EECS 391/491: PROBLEM SET #2

Reading:

Problem 2.1 [10 points]

Problem 2.5 of R&N (c) and (d) only. Put your answers in a grid as in Figure 2.5 (page 40).

Problem 2.2 [10 points]

Problem 2.6 of R&N for (c) and (d) only. Put your answers to the first part in a grid as in Figure 2.6 (page 43).

Problem 2.3 [10 points]

The discrete photovore we talked about in class had a one-dimensional percept with two values: {NoLight, Light}. Thus, using the notation in the middle of page 45 of R&N it has |P|=2 (that is, the total number of percepts is two).
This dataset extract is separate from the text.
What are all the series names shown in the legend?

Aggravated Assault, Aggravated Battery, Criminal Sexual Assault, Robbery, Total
It also had two actions A={Stay, Move}, so |A|=2. Thus, there are a total of 22 stimulus/response (S/R) agent programs (also known as look-up tables or LUTs): 
NoLight| Stay
Light  | Stay

NoLight| Stay
Light  | Move

NoLight| Move
Light  | Stay

NoLight| Move
Light  | Move

How many S/R agents are there in general? Write your answer in terms of the number of percepts and actions, |P| and |A|. Hint: You may wish to test your answer in special cases, such as |A|=1 or |A|=2 while |P|=n.

Use you answer to compute the number of S/R agents for the vacuum-cleaner agent pictured in Figure 2.2 (and described on page 33) of R&N.

Problem 2.4 [10 points]

Draw a state machine that captures the behavior of the sphex wasp described on page 37 of R&N.

Problem 2.5 [10 points]

Design (the stimulus response curves and connections for) a vehicle that circles a source at a fixed distance, as does the middle vehicle in Braitenberg's Figure 7 (page 18).

Problem 2.6 [10 points]

Recall the equations we wrote in class for Figure 10b on page 23 of Braitenberg's book. Do the same for the circuit in Figure 10a, calling the input s, and the outputs of the successive threshold units (left to right) v, w, x, y, and z.
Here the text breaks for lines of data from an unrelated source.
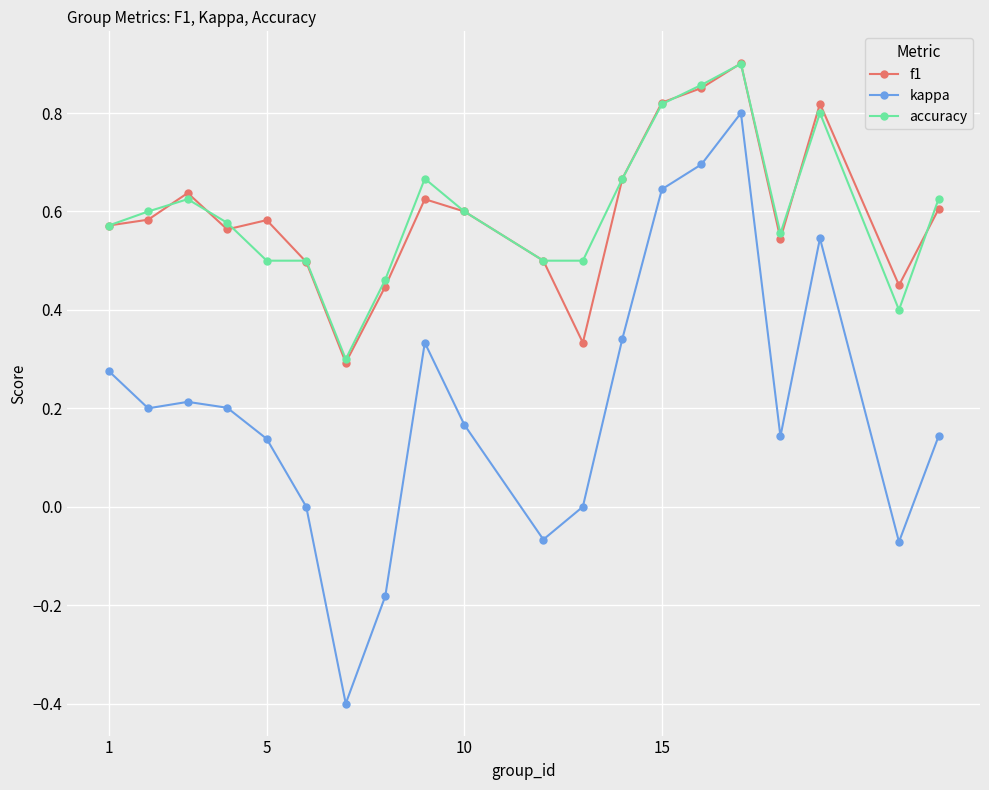

True or false: kappa and accuracy intersect in this chart.

False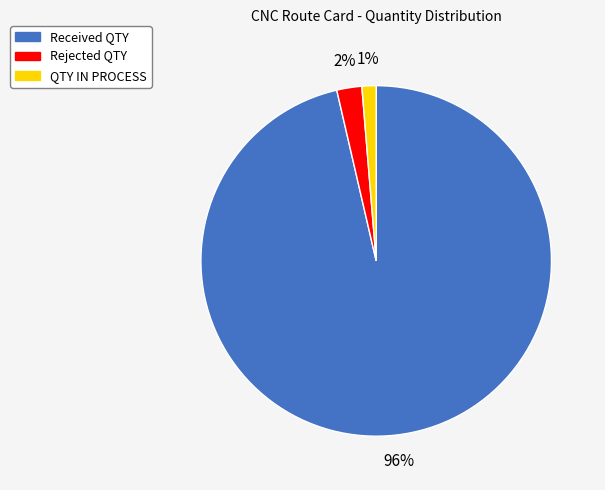

Which has a higher value, QTY IN PROCESS or Received QTY?

Received QTY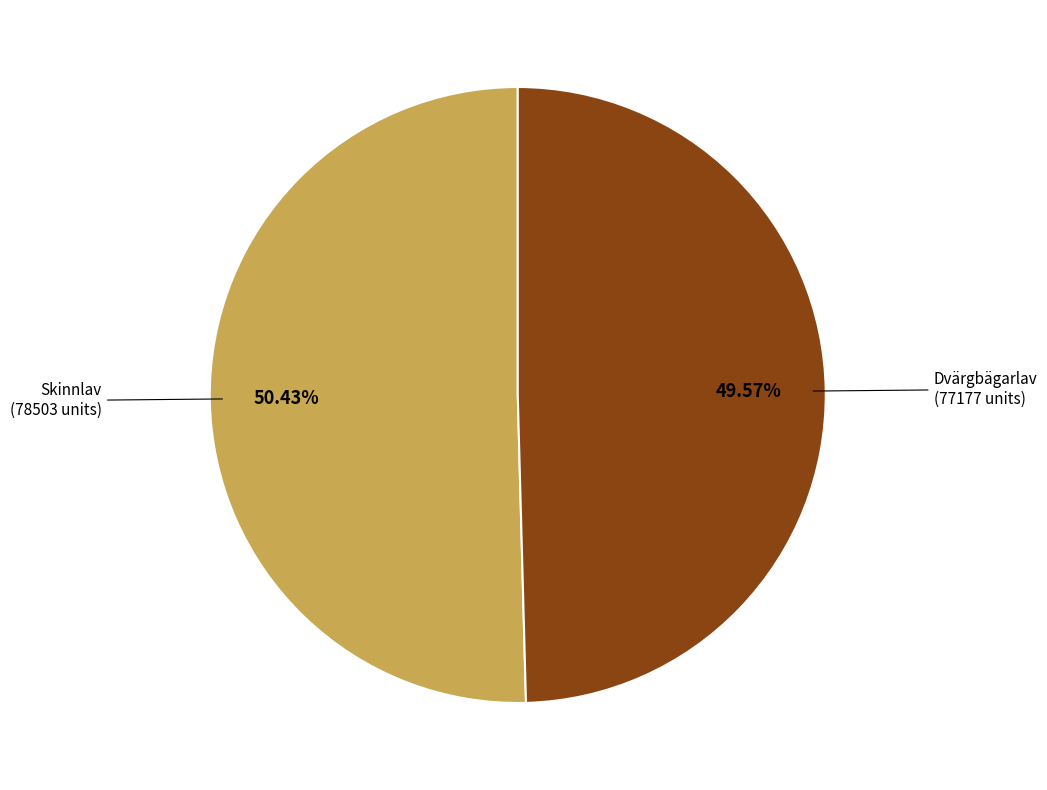

Is there any slice that represents more than half of the pie?

Yes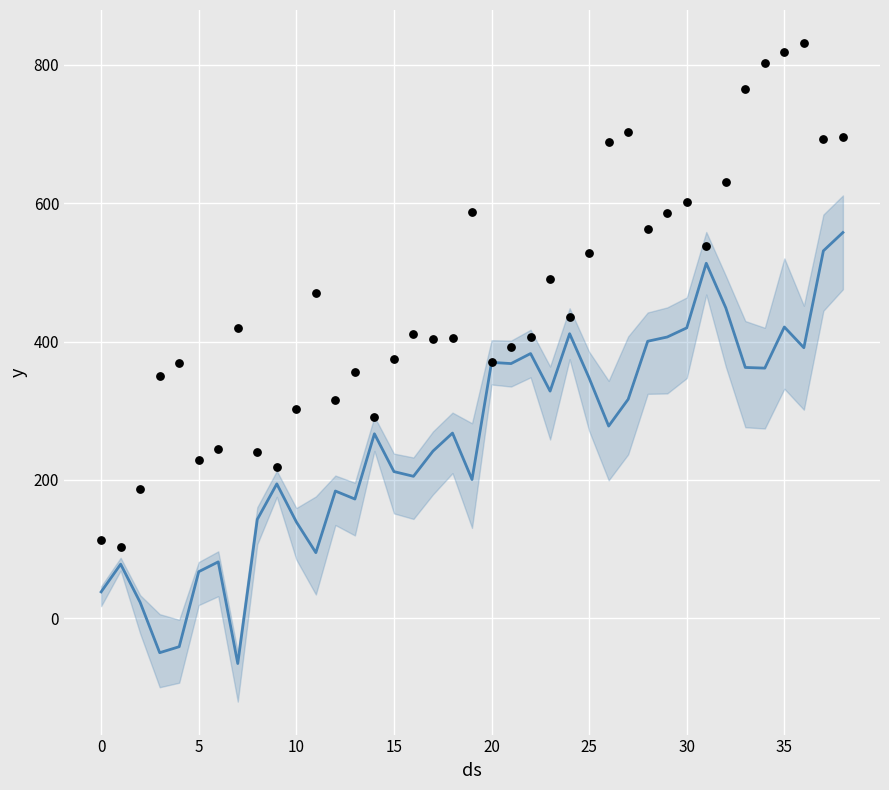

Which series contains the highest Y value?

observed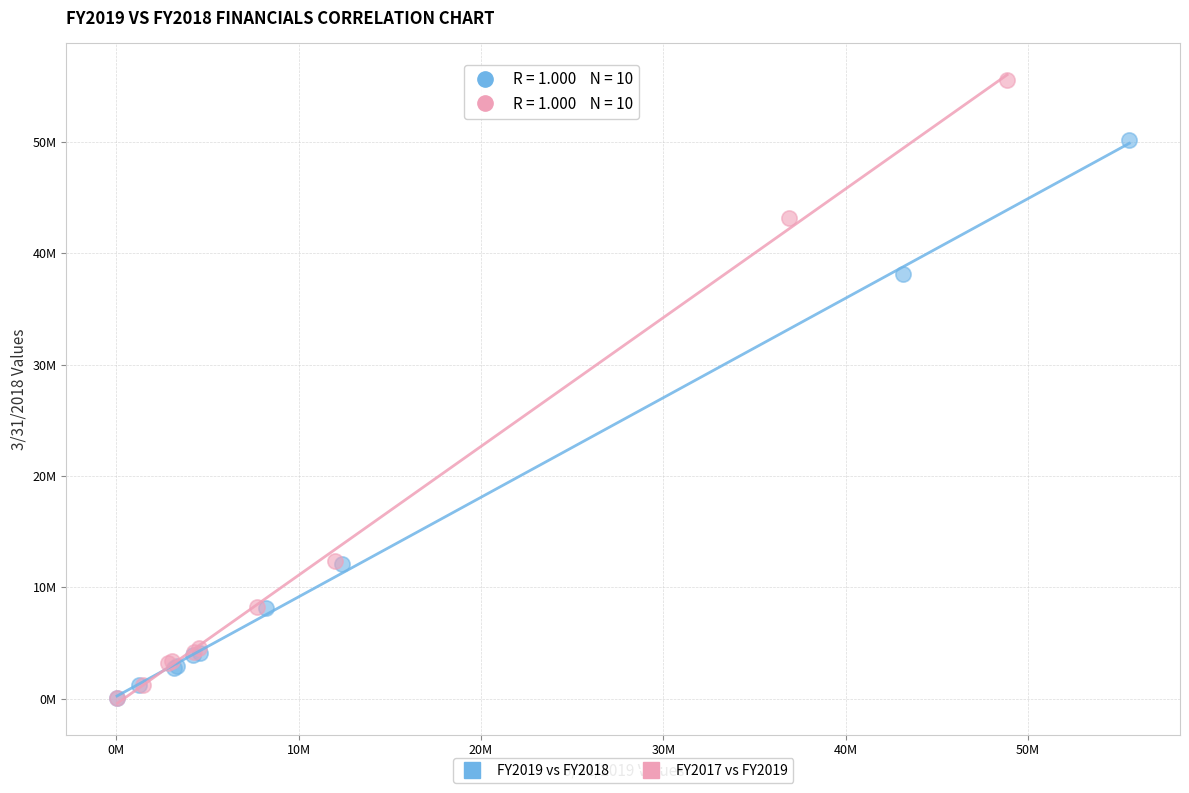

Which series has the largest Y range (max minus min)?

FY2017 vs FY2019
You may do this by hand or write a computer program to figure these out. Your choice. Whatever choice, make sure the answer is organized in a well-labeled table as we did in class.

Problem 2.7 [10 points]

Draw the memory circuit described for Vehicle 5 (at the top of page 24). Draw one that will remember if it has seen more than one red light. Exactly 2 red lights.
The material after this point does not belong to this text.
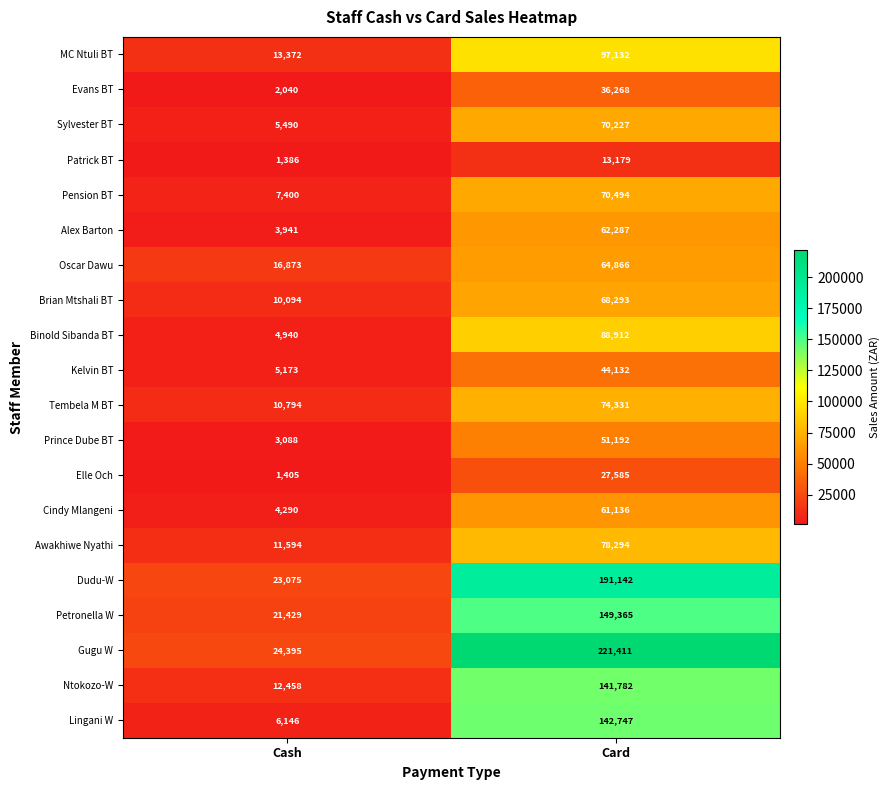

What is the greatest value displayed?

221411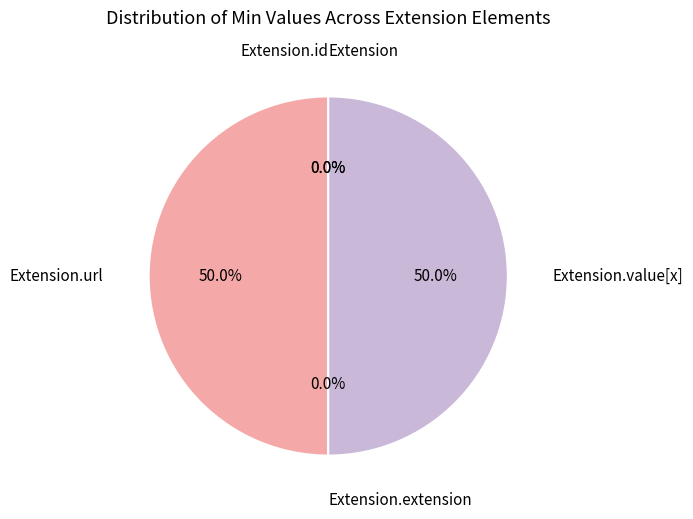

Which slice is the smallest?

Extension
Note: we will use the discrete-time model of Problem 2.6 above. Thus, "2 lights" means a red light was seen at two different integer times (which might or might not be contiguous). Hint: "2 or more" is the same "see one now AND saw one in my history".

Problem 2.8 [20 points]

Problem 2.8 of R&N. Note: this requires building the simulator of Problem 2.7 of R&N. You may write it yourself or use the code mentioned. If you write your own, you do not have to make a modular implementation in terms of size and shape, only initial configurations of dirt and robot. You only have to simulate the specific size and shape of the environment depicted in Figure 2.2.

There is no need to turn in any code. Just turn in a short explanation of how your program is structured. Cite any repository code used and note significant modifications.

You must report the S/R table used and the performance score for each configuration and its overall average score.

Problem 2.9 [10 points]

Problem 2.9 of R&N. Note: there is no need to simulate/code for this problem.

Note: This problem--and all GX.Y problem--are for 491 students only.

Problem G2.1 [20 points]

State of the Art AI Agents

This answer must be typed and on a separarate sheet from the above.

Pick a current, state-of-the-art agent (a DARPA Urban Challenge Vehicle, iRobot's Roomba, etc.) for which you can find materials regarding its agent problem and its agent architecture.

Created: 2008-01-25. Modified: 2008-01-25.